Exact copy, no pictures: take the lines of the listing below from the first through the one containing "Table 2. Fontaine".

* * * *

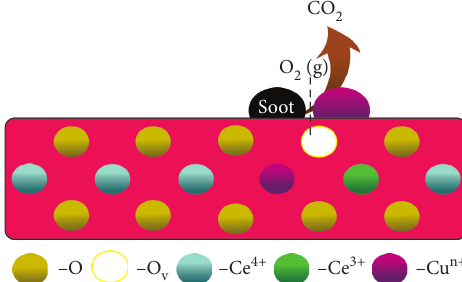
Figure 5: The oxidation of diesel soot over the interface of CuO x -CeO 2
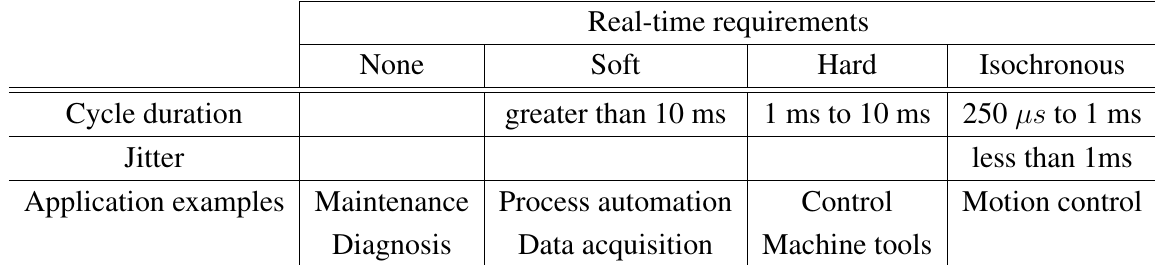
Table 2. Industrial automation applications classified according to their real-time require- ments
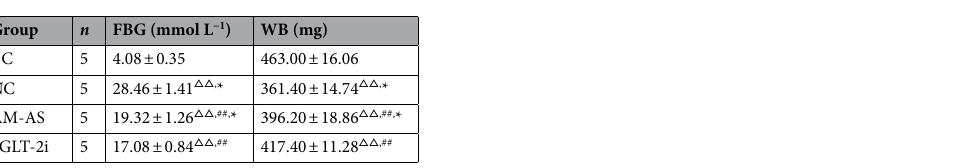
Table 4. General conditions of rats ( X ± S ). △△ P < 0.01 vs. BC, ## P < 0.01 vs. NC, * P < 0.05 vs. SGLT-2i.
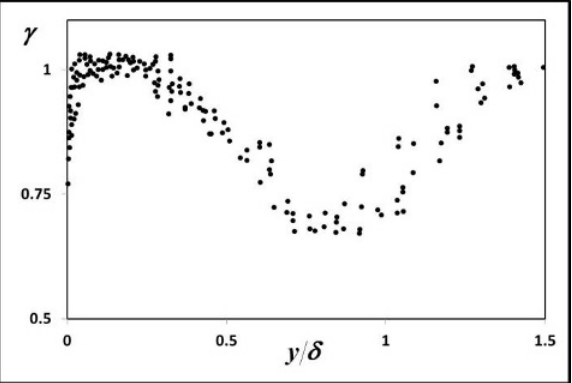
Fig. 11. Profile of the intermittency factor across turbulent boundary layer in grid generated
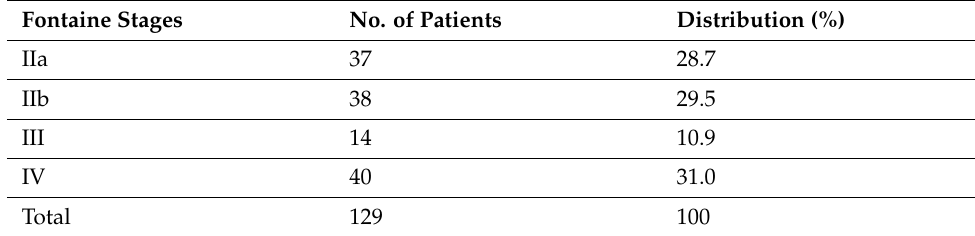
Table 2. Fontaine stages in the study population (n = 129).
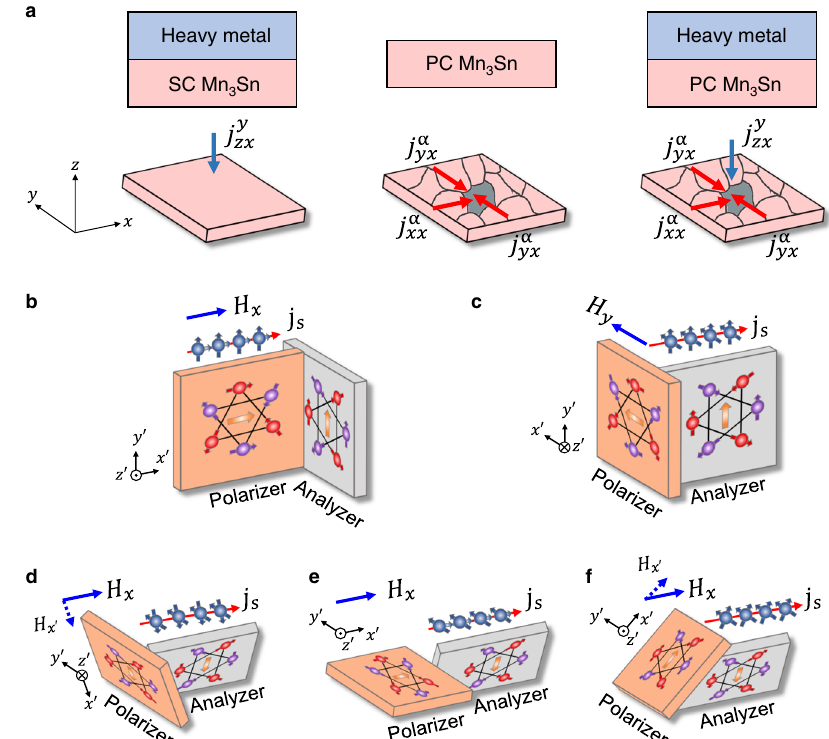
Fig. 5 | Schematics of SOT and IGSTT-based switching. a Three different structures for current-induced switching: heavy metal /single-crystalline (SC) Mn 3 Sn, polycrystalline (PC) Mn 3 Sn, and heavy metal /polycrystalline Mn 3 Sn. b – f Schematic of IGSTT-based switching. The polarizer (left grain) denotes the grain which provides spin-polarized current, whereas the analyzer (right grain)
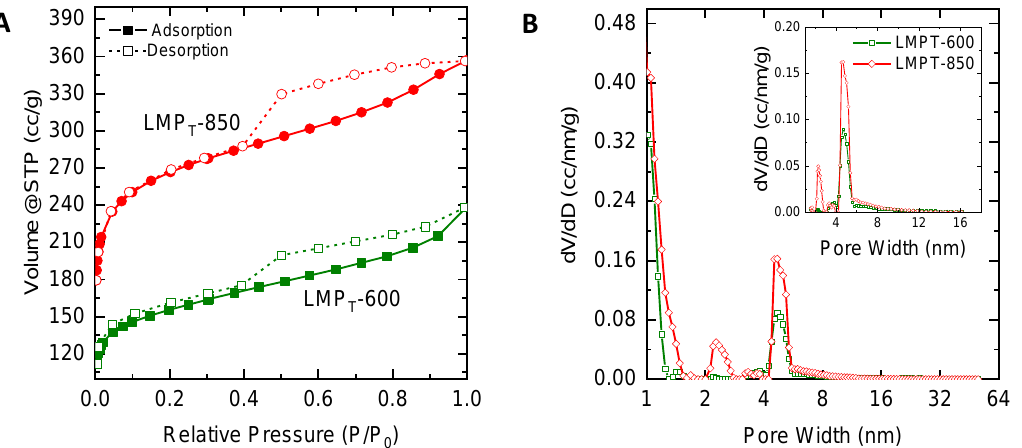
Figure 5. ( A ) Adsorption and desorption of nitrogen in carbon mangosteen peel lignin extracted using organosolv at 150 °C; ( B ) QSDFT-N 2 pore size distribution of carbon mangosteen peel lignin extracted by using organosolv at 150 °C.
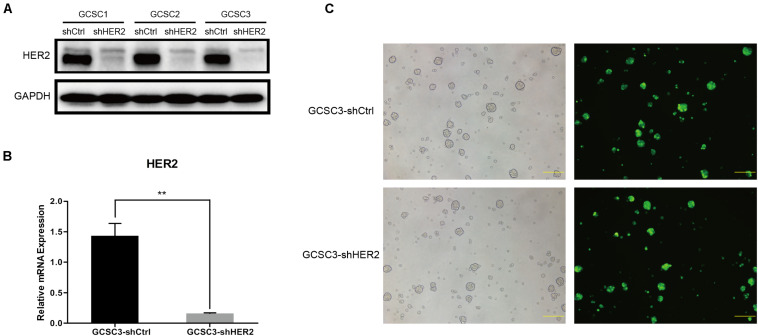
Construction of stable transformants. (A) Transfection efficiency detected by Western blot; GCSC3 had the highest efficiency of HER2 knockdown. (B) Transfection efficiency of GCSC3 detected by RT-qPCR (p < 0.01), **p < 0.01. (C) GCSC3-shCtrl and GCSC3-shHER2 under a fluorescent microscope; representative pictures were taken at ×100 magnification, and scale bars represent 200 μm.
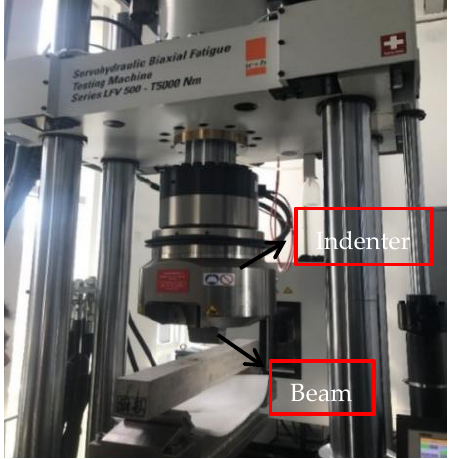
Figure 6. Three-point bending test.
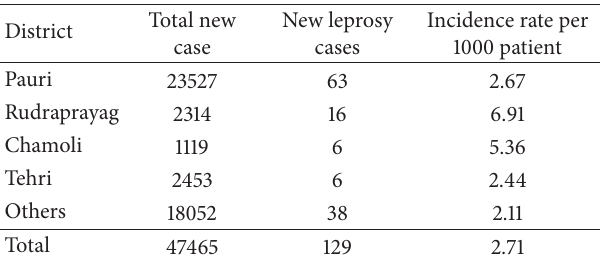
Table 3: Observed incidence rates of leprosy per 1000 patient by district in a tertiary care hospital in Srinagar, Garhwal, North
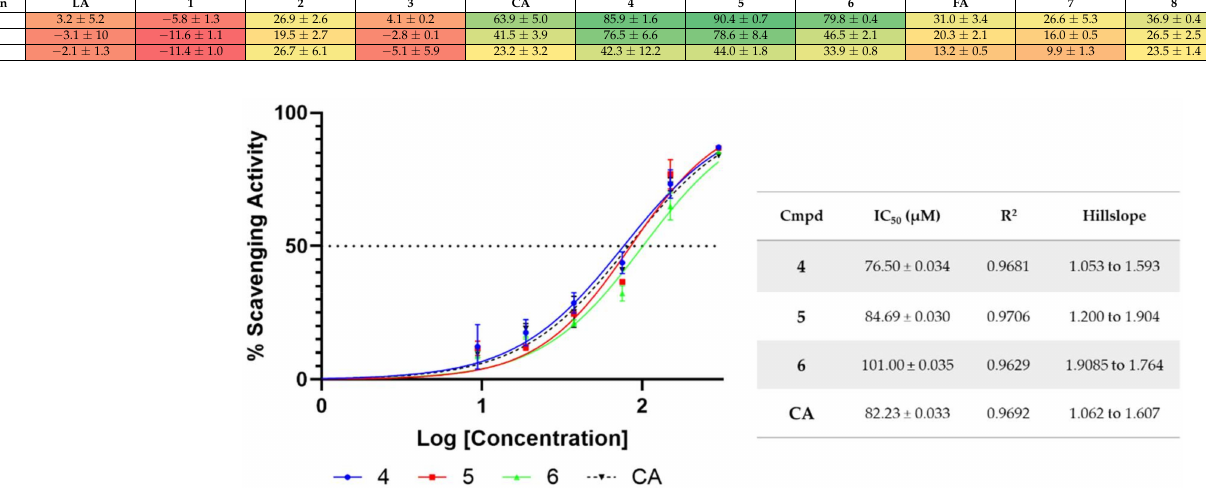
Figure 3. Dose–response curve of DPPH radical-scavenging activity for compounds 4 – 6 and caffeic acid. Compounds were incubated for 45 min at descending concentrations (300–0 µ M) with 500 µ M DPPH solution. IC 50 values ± SD are indicated in the table. Data are from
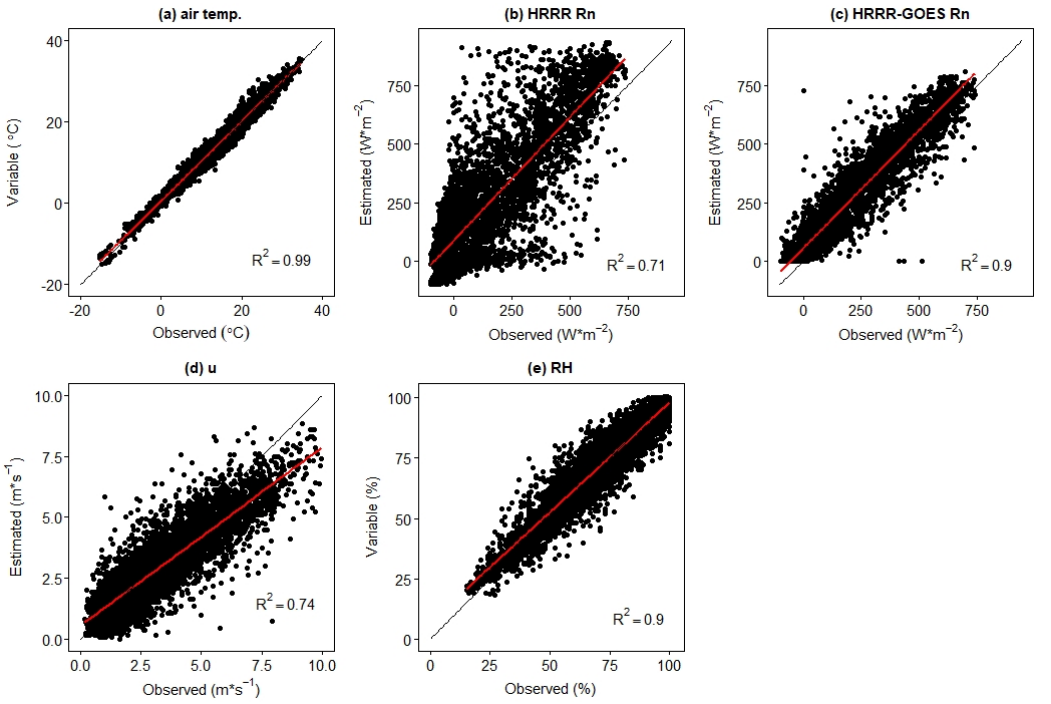
Figure 4. Scatter plots of observed vs. modeled actual evapotranspiration (AET) in the hourly time scale for Tower 10 ( A ) and Tower 11 ( B ) between May 2016 and April 2017. A black solid line indicates 1:1 line and a blue solid line represents a linear regression line.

* * * *

**Result for this task**
Figure 5: The oxidation of diesel soot over the interface of CuO x -CeO 2
Table 2. Industrial automation applications classified according to their real-time require- ments
Table 4. General conditions of rats ( X ± S ). △△ P < 0.01 vs. BC, ## P < 0.01 vs. NC, * P < 0.05 vs. SGLT-2i.
Fig. 11. Profile of the intermittency factor across turbulent boundary layer in grid generated
Table 2. Fontaine stages in the study population (n = 129).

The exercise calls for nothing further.